TEXT BLOCK:
==================================================

Skip to Content

Is this set-up too complicated?

10 replies [Last post]
farquhj
Offline
Joined: 12/31/1969

My initial game set-up: All players must NOT begin by holding a matching pair of cards where there are as many initial pairs possible as there are players.

For example, in a four-player game there are 4 pairs in a total of 8 cards such as 2 jacks, 2 queens, 2 kings, and 2 aces. Initially, all 8 cards are dealt to the four players. I need to begin the game where NO player has two-of-a-kind. In a four-player game, I believe the chances of this happening randomly are 1 in 4. That is... 3*2*1 or six valid combinations (where no pairs exist) in a total of 4*3*2*1 or 24 total combinations. For five players, the chances are one in five. For six players, one in six, etc.

The only mechanism that I can think of to appropriately distribute these eight cards unknowingly to all players and to avoid any pairs, is to deal the cards, then shuffle and re-deal them if a pair is formed. In a typical four-player game, this would often require re-dealing these cards 4 or more times before any play begins.

My questions are: Have I calculated the odds correctly? Is there a better mechanism for distributing these cards appropriately? And, if not, is this set-up mechanism overly complicated?

==================================================

SUPPLIED DATA:
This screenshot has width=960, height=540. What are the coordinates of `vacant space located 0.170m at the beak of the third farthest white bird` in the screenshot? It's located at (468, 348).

==================================================

GOAL OF THE EXERCISE:
According to the forum post on the card-game set-up, what mechanism does the poster propose for making sure no player starts with a pair?

EXERCISE RESULT:
Deal the cards, then shuffle and re-deal them whenever a pair is formed.